À Bapere, dans le territoire de Lubero, une manifestation contre l’insécurité a tourné au drame ce mardi 27 janvier, avec deux morts à déplorer. Ce rassemblement, initialement pacifique, visait à exprimer le ras-le-bol croissant des populations face aux attaques répétées des groupes armés, notamment les redoutés ADF.
Selon Samuel Kageni, président de la société civile locale, l’intervention des forces de l’ordre a été marquée par un usage disproportionné de la force, faisant deux victimes et plusieurs blessés. Ces événements soulignent une fois de plus la fragilité du climat sécuritaire dans cette région où la peur s’est installée durablement.
Les autorités provinciales ont condamné ces pertes et annoncé l’ouverture d’une enquête pour faire toute la lumière sur les circonstances de ce drame. Parallèlement, les habitants appellent à des mesures concrètes pour renforcer la sécurité et permettre un retour à la sérénité.

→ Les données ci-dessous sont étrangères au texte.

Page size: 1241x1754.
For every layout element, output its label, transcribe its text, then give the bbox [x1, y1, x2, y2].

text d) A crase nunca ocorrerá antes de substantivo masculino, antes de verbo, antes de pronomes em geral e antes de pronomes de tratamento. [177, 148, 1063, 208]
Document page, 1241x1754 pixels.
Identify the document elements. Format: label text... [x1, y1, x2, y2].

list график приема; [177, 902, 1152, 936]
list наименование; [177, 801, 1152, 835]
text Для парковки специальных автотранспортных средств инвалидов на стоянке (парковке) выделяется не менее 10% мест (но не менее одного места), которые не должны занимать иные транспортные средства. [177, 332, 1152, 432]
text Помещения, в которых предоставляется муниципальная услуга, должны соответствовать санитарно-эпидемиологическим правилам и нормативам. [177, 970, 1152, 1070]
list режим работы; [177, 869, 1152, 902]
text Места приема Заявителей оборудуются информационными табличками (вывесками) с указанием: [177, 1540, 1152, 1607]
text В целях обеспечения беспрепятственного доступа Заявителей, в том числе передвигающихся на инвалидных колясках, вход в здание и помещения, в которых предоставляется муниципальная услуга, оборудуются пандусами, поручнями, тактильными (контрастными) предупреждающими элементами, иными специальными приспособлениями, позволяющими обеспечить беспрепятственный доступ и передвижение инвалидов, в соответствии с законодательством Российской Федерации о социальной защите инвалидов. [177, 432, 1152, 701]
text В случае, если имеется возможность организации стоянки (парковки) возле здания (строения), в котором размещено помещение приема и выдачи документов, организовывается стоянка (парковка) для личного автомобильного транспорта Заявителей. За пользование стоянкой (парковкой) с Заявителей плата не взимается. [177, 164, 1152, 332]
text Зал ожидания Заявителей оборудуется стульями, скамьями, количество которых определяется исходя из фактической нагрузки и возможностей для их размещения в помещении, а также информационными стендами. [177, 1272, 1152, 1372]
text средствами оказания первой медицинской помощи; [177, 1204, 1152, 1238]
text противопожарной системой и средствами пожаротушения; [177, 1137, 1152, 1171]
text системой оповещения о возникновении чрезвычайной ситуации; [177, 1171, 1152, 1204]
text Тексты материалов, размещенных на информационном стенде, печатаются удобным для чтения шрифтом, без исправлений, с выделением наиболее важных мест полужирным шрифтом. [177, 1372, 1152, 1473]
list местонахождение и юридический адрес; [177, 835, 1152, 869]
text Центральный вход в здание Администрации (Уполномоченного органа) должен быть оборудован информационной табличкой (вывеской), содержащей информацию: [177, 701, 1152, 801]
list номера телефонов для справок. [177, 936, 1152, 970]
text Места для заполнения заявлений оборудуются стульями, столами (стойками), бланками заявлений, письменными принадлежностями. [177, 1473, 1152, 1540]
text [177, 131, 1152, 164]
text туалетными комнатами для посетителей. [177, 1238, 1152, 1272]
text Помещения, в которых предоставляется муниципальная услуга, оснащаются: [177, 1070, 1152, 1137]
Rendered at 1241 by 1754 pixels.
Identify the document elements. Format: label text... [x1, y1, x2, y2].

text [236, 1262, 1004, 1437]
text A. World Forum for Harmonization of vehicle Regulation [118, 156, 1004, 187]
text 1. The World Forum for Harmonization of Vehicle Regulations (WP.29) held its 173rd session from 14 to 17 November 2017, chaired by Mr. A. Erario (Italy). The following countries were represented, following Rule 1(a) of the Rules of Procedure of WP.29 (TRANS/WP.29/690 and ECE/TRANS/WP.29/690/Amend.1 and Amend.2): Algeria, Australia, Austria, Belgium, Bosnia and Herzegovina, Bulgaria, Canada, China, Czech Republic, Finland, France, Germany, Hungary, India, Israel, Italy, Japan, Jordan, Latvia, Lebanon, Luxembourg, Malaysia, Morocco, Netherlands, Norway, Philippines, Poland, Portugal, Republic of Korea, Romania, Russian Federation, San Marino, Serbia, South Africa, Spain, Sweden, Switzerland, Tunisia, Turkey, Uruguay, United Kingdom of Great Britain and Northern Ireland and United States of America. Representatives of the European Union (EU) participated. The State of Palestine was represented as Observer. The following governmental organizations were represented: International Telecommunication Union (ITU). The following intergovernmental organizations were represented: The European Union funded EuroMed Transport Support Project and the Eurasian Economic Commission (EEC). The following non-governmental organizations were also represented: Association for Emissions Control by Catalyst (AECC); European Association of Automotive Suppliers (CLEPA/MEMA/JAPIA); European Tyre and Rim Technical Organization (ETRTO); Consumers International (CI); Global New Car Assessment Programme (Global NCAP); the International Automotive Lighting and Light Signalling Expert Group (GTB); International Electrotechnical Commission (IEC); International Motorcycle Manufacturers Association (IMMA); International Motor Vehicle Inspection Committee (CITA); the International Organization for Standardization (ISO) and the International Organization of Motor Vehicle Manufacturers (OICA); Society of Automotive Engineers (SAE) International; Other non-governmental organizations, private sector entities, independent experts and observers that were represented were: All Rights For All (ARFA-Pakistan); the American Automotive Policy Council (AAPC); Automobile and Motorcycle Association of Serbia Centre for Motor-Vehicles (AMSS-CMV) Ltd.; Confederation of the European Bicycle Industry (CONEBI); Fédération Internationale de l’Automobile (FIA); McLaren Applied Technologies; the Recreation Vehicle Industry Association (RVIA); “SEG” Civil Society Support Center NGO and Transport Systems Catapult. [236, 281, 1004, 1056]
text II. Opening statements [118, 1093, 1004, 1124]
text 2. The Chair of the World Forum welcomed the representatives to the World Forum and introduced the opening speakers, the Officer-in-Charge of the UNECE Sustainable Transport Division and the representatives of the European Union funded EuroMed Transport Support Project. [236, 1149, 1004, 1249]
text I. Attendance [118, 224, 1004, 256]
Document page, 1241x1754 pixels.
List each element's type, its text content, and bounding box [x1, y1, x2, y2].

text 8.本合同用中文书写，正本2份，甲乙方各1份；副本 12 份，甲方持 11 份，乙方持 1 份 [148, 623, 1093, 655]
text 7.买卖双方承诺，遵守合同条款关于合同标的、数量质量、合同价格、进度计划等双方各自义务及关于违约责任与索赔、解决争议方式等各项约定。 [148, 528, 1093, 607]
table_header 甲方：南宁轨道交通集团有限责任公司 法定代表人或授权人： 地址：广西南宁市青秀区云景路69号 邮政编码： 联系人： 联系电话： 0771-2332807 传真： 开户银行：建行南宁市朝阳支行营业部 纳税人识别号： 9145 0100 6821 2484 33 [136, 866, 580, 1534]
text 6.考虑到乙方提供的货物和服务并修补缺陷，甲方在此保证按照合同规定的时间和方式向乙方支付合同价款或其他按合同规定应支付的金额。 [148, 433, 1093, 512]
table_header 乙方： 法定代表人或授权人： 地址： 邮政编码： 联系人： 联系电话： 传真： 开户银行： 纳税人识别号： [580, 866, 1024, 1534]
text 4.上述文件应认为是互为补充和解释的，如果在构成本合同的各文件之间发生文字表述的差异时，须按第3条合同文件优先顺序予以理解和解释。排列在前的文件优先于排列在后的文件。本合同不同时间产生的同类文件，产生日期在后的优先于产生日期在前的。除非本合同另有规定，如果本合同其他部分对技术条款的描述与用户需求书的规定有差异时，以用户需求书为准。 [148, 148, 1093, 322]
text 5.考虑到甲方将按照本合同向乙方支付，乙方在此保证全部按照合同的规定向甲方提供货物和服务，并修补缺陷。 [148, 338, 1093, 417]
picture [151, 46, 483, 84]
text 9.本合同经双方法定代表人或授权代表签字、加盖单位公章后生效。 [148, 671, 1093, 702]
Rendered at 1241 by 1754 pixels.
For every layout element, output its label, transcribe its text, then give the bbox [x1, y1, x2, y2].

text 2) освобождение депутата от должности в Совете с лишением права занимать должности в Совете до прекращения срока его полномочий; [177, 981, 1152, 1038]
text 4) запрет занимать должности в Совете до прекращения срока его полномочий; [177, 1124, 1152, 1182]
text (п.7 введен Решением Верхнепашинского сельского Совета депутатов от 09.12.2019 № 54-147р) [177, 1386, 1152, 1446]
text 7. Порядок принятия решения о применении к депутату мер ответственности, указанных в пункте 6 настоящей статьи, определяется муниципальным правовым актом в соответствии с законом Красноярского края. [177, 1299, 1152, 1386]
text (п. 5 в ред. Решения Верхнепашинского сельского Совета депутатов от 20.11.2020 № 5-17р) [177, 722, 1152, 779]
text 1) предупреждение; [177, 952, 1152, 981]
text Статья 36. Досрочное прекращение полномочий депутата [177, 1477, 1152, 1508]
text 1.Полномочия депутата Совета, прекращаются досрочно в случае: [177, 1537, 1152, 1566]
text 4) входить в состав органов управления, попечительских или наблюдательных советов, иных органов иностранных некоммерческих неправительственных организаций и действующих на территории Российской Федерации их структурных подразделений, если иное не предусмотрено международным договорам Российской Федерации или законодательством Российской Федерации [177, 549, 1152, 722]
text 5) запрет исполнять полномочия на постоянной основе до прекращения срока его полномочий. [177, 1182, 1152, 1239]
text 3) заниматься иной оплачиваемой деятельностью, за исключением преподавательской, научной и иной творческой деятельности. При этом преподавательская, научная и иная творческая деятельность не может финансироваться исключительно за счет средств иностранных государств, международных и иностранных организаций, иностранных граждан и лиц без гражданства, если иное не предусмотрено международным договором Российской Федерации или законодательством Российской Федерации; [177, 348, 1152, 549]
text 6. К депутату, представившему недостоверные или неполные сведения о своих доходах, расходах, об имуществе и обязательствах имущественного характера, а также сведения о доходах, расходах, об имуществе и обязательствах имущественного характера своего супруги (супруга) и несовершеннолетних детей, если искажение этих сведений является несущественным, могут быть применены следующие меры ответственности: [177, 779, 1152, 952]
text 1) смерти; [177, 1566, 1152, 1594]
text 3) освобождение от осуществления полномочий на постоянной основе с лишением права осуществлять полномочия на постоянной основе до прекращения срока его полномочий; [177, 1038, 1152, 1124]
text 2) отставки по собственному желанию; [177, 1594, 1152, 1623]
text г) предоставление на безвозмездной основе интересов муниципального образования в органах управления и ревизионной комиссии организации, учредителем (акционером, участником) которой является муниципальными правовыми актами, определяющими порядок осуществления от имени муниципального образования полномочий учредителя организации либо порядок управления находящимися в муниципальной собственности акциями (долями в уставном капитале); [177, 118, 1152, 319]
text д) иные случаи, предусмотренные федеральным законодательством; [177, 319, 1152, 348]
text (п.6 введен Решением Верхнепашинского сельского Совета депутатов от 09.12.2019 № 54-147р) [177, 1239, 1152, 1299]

Ce nouvel épisode tragique soulève la question de la gestion des manifestations et de la responsabilité des forces de sécurité dans un contexte où la population souffre déjà des violences armées. Il met aussi en exergue l’urgence d’une stratégie globale de pacification et de dialogue inclusif pour restaurer la confiance entre les autorités et les citoyens.